29 Mart 2024


Dipteyiz Sondayız Depresyondayız!



Muhammet Mehdi ERDOĞMUŞ

A- A+

Boğulup boğulup diriliyoruz her gün yeniden,

Bir karabasan gibi üstümüze çöken bu düzende!

----

Türkçe karşılığı ‘bunalım’ olarak tanımlayabileceğimiz depresyon; "uyaranlara karşı duyarlığın, iş yapabilme gücünün, kendine güvenin azalarak karamsarlığın, umutsuzluğun güçlenmesiyle ortaya çıkan ruhsal bozukluk, ruhsal çöküntü" demektir.

Depresyon, bir duygu durum bozukluğu olarak psikolojik bir hastalıktır. Duygularımızı, düşüncelerimizi, davranışlarımızı olumsuz olarak etkiler. Karamsar, mutsuz ve umutsuz olmaya neden olur.

Her bireyin hayatında geçici bir süre için söz konusu olabilir. Herhangi bir başarısızlık, kayıp veya romantik ilişkinin sona ermesi durumunda ortaya çıkabilir. Erkek veya kadın her yaşta görülebilir. Bu anlamda dünyanın her bölgesinde insanlar arasında yaygın olarak görülür.

Şüphesiz bireysel bir depresyondan söz etmiyorum. Ülkemizde 7’den 77’e herkesin psikolojik bir bunalım yaşadığı dikkate alındığında bizim için bireysel değil toplumsal bir hastalıktır depresyon.

Ülke olarak, kötü yönetim nedeniyle siyasal, sosyal ve ekonomik sorunlar yaşıyoruz.
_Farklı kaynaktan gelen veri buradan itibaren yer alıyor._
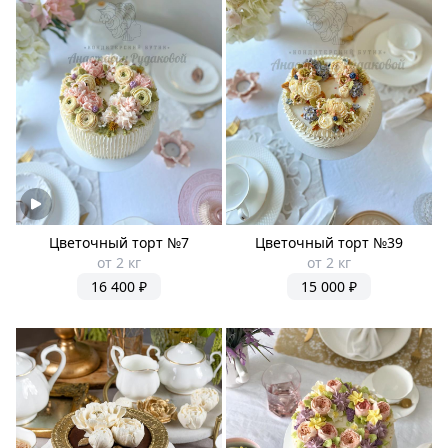
Цветочный торт №7
Цветочный торт №39
от 2 кг
от 2 кг
16 400 ₽
15 000 ₽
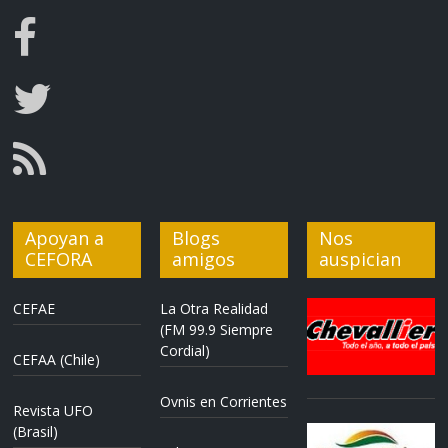
Apoyan a
Blogs
Nos
CEFORA
amigos
auspician
CEFAE
La Otra Realidad
(FM 99.9 Siempre
Cordial)
CEFAA (Chile)
Ovnis en Corrientes
Revista UFO
(Brasil)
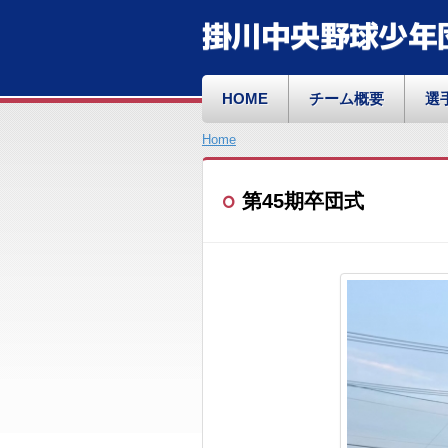
掛川中央野球少年
HOME
チーム概要
選
Home
第45期卒団式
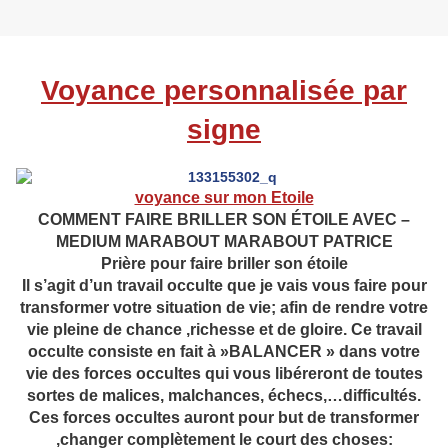
Voyance personnalisée par
signe
voyance sur mon Etoile
COMMENT FAIRE BRILLER SON ÉTOILE AVEC –
MEDIUM MARABOUT MARABOUT PATRICE
Prière pour faire briller son étoile
Il s’agit d’un travail occulte que je vais vous faire pour
transformer votre situation de vie; afin de rendre votre
vie pleine de chance ,richesse et de gloire. Ce travail
occulte consiste en fait à »BALANCER » dans votre
vie des forces occultes qui vous libéreront de toutes
sortes de malices, malchances, échecs,…difficultés.
Ces forces occultes auront pour but de transformer
,changer complètement le court des choses:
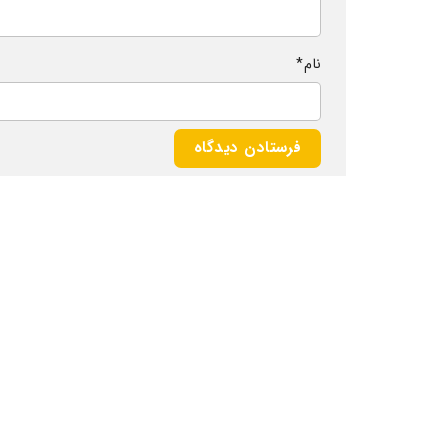
نام
*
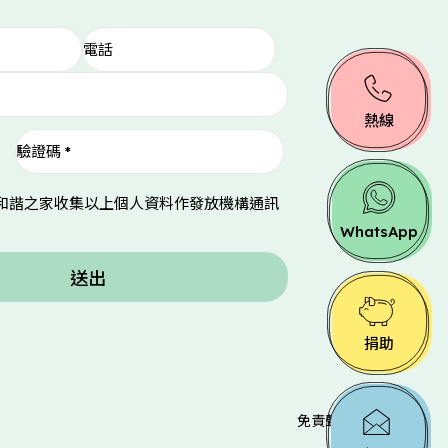
熱線
和諧之家收集以上個人資料作發放機構通訊
WhatsApp
送出
捐助
免責聲明
無障礙聲明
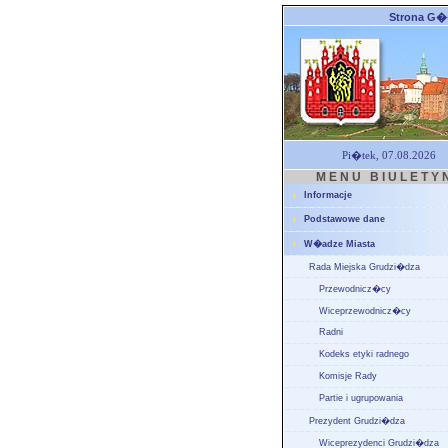
Strona G
Pi�tek, 07.08.2026
M E N U B I U L E T Y 
Informacje
Podstawowe dane
W�adze Miasta
Rada Miejska Grudzi�dza
Przewodnicz�cy
Wiceprzewodnicz�cy
Radni
Kodeks etyki radnego
Komisje Rady
Partie i ugrupowania
Prezydent Grudzi�dza
Wiceprezydenci Grudzi�dza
Her alanda derin krizlerle karşı karşıyayız. Hukuksuzluk, haksızlık, yolsuzluk, yoksulluk, işsizlik, en önemlisi de geleceğe ilişkin belirsizlik karamsarlığa ve umutsuzluğa neden olmaktadır.

Karamsarlık ve umutsuzluk da depresyon için yeterli nedenlerdir. Toplum olarak da bunu yaşıyoruz.

Bir ülkede yılda sadece akaryakıta 47 defa zam yapılıyorsa sağlıktan nasıl söz edilebilir?

Her gün zam ile uyanan bir toplumun psikolojisi iyi olabilir mi?

Ucuz ekmek almak için Halk Ekmek büfelerinin önünde uzun kuyruklar oluşturan bir toplum mutlu olabilir mi?

Elektrik, doğal gaz, su gibi faturalarını ödeyemeyecek durumda milyonlarca insan söz konusu ise elbette mutluluktan söz edilemez.

Yüz binlerce üniversite mezununun işsiz kaldığı, on binlerce öğretmen adayının atama beklediği, yüz binlerce insanın KHK ile mağdur edildiği, binlerce esnafın kepenk kapattığı, binlerce çiftçiye haciz geldiği, memurun, emeklinin süründüğü ve gençlerin hiçbir güvencesinin bulunmadığı bir ülkede sağlıklı bir toplumdan söz edilebilir mi?

Sorunlara çözüm bulmak yerine sorunları hamasetle örten bir siyasetin umut olması düşünülemez. Siyasi partiler çözümler konusunda yarışmak yerine kavga ediyorsa, öfke, nefret, gerilim, küfür ve hakaret politik bir yöntem olmuşsa geçici bir depresyondan değil, kalıcı bir ruhsal bozukluğumuz var demektir.

Ülkesi hasta olan bir toplumun ruh sağlığının yerinde olması mümkün değildir. Hukuk, siyaset, ekonomi, hak ihlalleri, uluslararası itibar gibi her alanda sondayız, hatta dipteyiz.

Ne yazık ki bu tablo karşısında toplum olarak bir çaresizlik içindeyiz. Dolayısıyla da depresyondayız.

----

Altından tahtlarını kaybetmemek uğruna katledildi umutlar,

Baskı ve şiddetle ezilip sindirildi sorgulamayan çoğunluk!